I wonder what you see when you follow and ponder that question, “Where are you in your life today?”
Where are you hiding today?
Here’s the second way I want to think about that question. Where are you hiding today? What parts of your life are you hiding and why are you hiding? In what ways do you hide? Do you hide through busyness, work, taking care of the kids, distractions, the things that get you high – shopping, alcohol, drugs, sex, the internet?
Do you hide in your preoccupations, dreams and fantasies. Do you hide because you are afraid, embarrassed, because you feel some guilt or shame? Are you hiding from the hard decisions in life you just don’t want to deal with or from those difficult relationships and circumstances you just don’t know how to deal with? Are you hiding from your past or maybe your future?
That’s where Adam and Eve are today. They are naked and afraid. They are hiding among the trees of the garden. They’re trying to protect themselves, eliminate vulnerability and risk. They’re trying to cover up in such a way that they won’t be seen or noticed.
They think they are hiding from God but my experience of hiding, and maybe this is true for you too, is that I’m not really hiding from God or other people. I’m hiding from myself. Every time I hide from myself I live, to use an image from today’s gospel (Mark 3:20-35), as a divided house. The house of my life is divided.
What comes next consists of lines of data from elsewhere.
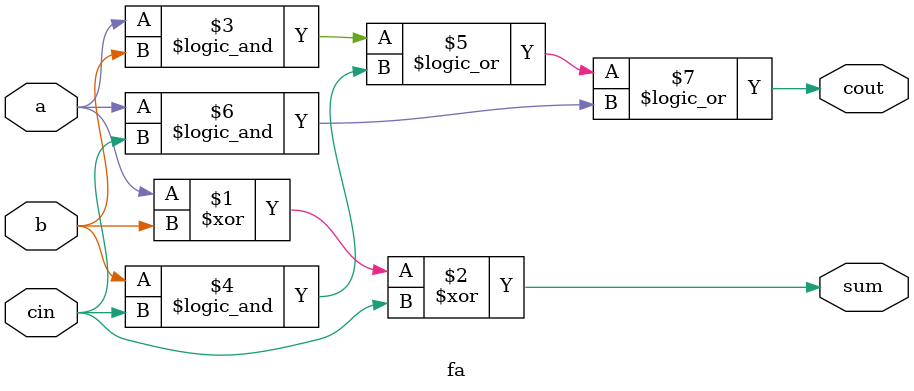
<source format=v>
module top_module( 
    input [2:0] a, b,
    input cin,
    output [2:0] cout,
    output [2:0] sum );
    
    fa fa1(.a(a[0]),.b(b[0]),.cin(cin),.sum(sum[0]),.cout(cout[0]));
    fa fa2(.a(a[1]),.b(b[1]),.cin(cout[0]),.sum(sum[1]),.cout(cout[1]));
    fa fa3(.a(a[2]),.b(b[2]),.cin(cout[1]),.sum(sum[2]),.cout(cout[2]));

endmodule

module fa(input a,b,cin,
          output sum,cout);
    assign sum = a^b^cin;
    assign cout = (a&&b) || (b&&cin) || (a&&cin);
endmodule       

</source>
I live with a part of me here and a part of me there, but there’s not the whole of me anywhere.
I wonder what hiding looks like in your life today. And, once again, as you ponder that don’t make it a conclusion or a judgment. It’s just information. Let it inform you, offer you new opportunities and possibilities. Let it teach and guide you.
Olly olly oxen free
Here’s the third way I want to think about that question. It’s a theological term that you already know. You probably first learned it in your childhood. Olly olly oxen free. It really is theological. Olly olly oxen free.
Regardless of who you are, what you’ve done or left undone, what has or has not happened in your life; regardless of what you are hiding, where you are hiding, or why you are hiding – “Where are you?” Olly olly oxen free!
It’s the promise that you can come out and you’ll be safe. You won’t lose the game. It’s going to be ok.
What would it mean and take for you to come out today, to no longer hide? It’s not about coming out and hanging your head in shame, or making excuses, or worrying about what will happen. But just to come out, to be more authentically yourself, to be more fully alive, to trust that it really is ok and so are you.
And God called to God’s people, “Where are you? Olly olly oxen free. Olly olly oxen free.”